[jonnamn]

Determine the concentration of acetic acid in vinegar using a 0.110 M NaOH standard solution

I added 39.2 mL of NaOH to a flask that held 5 mL vinegar, 3 mL phenolphthalein, and 42 mL of distilled water when it turned pink.

I found the moles of acetic acid that were added = 0.892 M

But now I have to find the percent concentration of the acetic acid, and it's supposed to be between 4.0% and 5.5%

Can anyone help?

[Arkcon]

What is the formula to compute molarity?  What is the formula to compute % concentration?  How are they the same?  How are they different?  How can you use the answer to one formula to find the answer to the unknown?

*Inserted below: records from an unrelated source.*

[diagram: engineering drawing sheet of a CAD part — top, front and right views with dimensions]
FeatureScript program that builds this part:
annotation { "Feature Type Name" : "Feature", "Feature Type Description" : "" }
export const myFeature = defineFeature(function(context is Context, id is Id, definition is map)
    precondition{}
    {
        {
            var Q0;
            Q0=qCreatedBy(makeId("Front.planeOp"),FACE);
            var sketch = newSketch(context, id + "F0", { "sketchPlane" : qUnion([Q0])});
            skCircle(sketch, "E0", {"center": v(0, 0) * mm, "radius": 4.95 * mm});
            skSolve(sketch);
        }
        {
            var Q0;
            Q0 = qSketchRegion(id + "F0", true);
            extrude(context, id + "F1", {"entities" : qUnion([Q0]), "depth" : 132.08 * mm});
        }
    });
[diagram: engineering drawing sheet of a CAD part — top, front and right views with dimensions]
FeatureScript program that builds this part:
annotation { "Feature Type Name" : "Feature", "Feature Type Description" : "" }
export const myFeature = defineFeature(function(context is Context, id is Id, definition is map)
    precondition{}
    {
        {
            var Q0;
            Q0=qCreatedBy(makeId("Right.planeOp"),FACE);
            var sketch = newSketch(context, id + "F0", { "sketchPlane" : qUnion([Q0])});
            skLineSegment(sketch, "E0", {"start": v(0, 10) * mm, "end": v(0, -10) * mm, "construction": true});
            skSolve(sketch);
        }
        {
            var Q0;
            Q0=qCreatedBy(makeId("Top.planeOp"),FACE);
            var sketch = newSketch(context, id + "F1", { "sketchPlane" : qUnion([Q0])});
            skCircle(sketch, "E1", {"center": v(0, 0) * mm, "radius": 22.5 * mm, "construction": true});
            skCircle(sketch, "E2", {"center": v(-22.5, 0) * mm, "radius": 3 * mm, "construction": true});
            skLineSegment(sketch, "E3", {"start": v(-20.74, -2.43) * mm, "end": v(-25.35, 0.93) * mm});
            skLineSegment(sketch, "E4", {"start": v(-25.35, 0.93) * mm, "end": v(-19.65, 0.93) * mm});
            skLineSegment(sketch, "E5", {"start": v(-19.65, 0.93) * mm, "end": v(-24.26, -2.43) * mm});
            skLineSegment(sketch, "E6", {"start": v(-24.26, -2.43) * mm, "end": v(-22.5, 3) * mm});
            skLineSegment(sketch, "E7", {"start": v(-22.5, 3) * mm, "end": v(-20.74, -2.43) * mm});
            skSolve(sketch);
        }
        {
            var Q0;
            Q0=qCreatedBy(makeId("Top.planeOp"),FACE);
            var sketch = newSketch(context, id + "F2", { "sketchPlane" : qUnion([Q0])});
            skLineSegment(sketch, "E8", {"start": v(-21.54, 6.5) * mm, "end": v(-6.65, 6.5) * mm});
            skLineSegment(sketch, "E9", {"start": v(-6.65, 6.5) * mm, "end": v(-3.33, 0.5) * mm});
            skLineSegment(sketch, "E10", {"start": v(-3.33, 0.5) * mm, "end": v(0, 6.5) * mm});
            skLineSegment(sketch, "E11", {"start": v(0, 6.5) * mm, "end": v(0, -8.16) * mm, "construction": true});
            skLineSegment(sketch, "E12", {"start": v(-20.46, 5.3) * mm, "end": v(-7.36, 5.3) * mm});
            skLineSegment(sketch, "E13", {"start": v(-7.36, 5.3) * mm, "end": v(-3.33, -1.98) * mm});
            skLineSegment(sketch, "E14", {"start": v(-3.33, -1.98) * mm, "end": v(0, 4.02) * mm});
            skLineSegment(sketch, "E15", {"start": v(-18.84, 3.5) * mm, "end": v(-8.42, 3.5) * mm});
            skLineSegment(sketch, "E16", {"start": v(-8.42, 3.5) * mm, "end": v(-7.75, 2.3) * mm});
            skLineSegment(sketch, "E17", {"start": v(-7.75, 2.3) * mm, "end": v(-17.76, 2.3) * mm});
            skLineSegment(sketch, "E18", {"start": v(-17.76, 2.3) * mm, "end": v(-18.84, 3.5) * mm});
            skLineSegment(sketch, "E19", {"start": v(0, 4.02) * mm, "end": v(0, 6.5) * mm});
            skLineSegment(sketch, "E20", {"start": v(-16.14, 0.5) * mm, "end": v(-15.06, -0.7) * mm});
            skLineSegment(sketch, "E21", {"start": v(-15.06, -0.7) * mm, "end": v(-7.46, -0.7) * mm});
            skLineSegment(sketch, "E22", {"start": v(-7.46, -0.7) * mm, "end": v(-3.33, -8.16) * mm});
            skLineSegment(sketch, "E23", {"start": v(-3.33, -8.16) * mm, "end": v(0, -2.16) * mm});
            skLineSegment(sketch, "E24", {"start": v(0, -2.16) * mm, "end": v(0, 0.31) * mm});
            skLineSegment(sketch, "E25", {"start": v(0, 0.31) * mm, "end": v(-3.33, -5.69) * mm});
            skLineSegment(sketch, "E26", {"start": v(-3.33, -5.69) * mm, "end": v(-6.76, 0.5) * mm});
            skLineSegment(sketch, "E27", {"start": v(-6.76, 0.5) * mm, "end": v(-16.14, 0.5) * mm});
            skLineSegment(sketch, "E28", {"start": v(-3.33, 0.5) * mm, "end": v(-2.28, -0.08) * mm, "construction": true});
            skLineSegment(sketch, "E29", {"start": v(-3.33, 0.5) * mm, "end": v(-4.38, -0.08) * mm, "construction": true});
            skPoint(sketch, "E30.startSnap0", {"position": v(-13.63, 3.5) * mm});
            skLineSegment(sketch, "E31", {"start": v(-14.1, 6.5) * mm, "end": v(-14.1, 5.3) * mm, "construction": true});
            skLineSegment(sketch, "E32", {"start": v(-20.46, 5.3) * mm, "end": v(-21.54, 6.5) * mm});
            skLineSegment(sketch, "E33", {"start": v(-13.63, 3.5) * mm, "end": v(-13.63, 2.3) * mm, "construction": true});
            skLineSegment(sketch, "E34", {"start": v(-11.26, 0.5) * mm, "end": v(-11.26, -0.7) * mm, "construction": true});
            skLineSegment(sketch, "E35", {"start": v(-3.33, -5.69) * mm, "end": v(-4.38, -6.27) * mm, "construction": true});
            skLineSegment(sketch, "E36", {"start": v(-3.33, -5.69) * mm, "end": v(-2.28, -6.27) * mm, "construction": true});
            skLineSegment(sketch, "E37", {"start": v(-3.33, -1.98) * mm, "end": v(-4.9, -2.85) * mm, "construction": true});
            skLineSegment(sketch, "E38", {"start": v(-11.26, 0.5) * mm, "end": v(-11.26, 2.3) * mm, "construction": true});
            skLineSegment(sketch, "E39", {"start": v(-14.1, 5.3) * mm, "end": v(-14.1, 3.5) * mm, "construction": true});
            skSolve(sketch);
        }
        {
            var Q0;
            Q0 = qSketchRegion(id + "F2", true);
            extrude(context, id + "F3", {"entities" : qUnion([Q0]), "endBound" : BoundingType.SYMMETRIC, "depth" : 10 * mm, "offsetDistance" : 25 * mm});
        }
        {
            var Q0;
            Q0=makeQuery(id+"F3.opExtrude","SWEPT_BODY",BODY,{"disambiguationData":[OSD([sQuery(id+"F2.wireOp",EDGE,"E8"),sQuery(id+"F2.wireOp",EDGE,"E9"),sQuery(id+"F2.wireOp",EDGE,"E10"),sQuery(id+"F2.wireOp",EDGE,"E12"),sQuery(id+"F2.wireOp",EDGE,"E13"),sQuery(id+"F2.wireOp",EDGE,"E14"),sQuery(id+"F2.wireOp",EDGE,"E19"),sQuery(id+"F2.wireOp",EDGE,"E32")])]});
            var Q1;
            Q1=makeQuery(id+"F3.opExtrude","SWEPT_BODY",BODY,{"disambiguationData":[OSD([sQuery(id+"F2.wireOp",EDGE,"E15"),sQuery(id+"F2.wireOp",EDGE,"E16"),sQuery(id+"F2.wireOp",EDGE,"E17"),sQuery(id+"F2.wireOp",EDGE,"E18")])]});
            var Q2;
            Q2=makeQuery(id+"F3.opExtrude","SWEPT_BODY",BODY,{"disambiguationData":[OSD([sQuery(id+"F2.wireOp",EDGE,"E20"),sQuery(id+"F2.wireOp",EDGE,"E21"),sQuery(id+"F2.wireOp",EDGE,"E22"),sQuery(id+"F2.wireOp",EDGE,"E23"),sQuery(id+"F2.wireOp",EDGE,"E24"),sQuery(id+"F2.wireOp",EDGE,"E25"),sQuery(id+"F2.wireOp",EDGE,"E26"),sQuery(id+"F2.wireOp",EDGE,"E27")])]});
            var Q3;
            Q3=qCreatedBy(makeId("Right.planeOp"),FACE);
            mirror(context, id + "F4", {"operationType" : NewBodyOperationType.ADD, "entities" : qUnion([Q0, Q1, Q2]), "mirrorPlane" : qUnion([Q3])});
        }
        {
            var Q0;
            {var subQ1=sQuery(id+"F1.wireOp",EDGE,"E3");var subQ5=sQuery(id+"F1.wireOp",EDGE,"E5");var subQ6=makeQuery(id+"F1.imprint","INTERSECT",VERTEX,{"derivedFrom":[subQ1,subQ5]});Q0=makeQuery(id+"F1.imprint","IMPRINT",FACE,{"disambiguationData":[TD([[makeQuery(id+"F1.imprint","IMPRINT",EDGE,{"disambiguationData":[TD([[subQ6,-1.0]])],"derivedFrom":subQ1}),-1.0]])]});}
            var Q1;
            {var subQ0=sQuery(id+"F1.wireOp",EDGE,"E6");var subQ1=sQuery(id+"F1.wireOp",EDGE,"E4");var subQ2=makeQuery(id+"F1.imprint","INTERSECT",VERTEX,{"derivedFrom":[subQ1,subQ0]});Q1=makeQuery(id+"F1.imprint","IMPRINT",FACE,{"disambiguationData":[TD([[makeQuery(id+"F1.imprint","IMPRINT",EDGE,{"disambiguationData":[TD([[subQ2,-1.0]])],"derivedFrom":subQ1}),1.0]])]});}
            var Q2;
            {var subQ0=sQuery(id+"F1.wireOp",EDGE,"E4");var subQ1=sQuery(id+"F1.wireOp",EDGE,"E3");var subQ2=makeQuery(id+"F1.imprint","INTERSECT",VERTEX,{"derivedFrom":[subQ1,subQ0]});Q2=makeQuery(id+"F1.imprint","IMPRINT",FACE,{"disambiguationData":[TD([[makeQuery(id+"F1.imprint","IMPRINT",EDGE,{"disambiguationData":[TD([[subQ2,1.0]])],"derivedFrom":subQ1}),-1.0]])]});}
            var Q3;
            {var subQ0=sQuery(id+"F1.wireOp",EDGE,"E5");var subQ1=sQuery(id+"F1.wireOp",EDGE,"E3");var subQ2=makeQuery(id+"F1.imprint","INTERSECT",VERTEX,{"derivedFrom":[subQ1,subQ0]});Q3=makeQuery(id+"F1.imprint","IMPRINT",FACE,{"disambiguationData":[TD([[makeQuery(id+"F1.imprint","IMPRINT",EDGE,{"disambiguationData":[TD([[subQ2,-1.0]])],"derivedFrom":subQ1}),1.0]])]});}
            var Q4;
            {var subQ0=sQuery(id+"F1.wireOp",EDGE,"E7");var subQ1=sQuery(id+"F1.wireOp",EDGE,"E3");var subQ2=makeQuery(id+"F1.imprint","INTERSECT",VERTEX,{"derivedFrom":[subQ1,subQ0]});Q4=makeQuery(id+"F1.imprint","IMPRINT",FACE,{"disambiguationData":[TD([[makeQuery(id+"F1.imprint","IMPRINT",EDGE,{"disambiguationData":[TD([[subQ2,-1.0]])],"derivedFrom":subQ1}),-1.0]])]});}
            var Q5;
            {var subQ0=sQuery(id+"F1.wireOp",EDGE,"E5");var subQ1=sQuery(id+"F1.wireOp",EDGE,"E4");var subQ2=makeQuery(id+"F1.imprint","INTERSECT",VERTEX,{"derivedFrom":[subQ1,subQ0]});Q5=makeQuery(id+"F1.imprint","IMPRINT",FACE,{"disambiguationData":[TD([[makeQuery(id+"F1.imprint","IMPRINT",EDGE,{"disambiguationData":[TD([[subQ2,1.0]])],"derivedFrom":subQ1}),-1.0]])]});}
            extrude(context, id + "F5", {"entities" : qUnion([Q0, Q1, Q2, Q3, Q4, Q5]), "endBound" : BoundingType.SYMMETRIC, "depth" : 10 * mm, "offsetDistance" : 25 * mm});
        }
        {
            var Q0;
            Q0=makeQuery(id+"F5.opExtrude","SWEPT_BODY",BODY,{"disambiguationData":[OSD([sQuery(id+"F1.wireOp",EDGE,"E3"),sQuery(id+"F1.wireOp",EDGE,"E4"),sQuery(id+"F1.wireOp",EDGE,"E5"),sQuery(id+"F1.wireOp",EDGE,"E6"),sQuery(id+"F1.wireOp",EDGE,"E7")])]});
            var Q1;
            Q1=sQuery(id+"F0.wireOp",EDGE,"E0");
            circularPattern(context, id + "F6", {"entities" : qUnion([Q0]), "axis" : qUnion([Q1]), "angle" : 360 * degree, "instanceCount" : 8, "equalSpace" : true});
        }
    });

Sorry to ask a bunch of questions, but that's how we help on this forum.  We give you hints, so you can get started, and figure it out for yourself.  You'll be better off, at at exam time, if you get used to conversions like this on your own.  They won't give you the same exact problem, but something similar.

[jonnamn]

The formula to figure out molarity that I used was:

39.2 mL NaOH * (0.110 mol NaOH/1000 mL) * (1/0.005 L) = 0.892 M

I don't know the equation to figure out the percentage concentration.  That's what I need help with.

[Borek]

What is the definition of the percentage concentration then?

[jonnamn]

The way the problem was stated is:

How many moles of NaOH were added? (I found that it was 0.862 M)

This value is the same number of moles of acid that were in the flask. Since we added 5mL of the original vinegar to the flask, we can find the concentration of acid in vinegar using your number of moles and 5 mL.

What is the concentration of acid in the vinegar?

[Borek]

It is obvious what the problem is, the same experiment is repeated in thousands of schools every year.

Please state the definition of percent concentration, we will start from there to find a way to calculate it.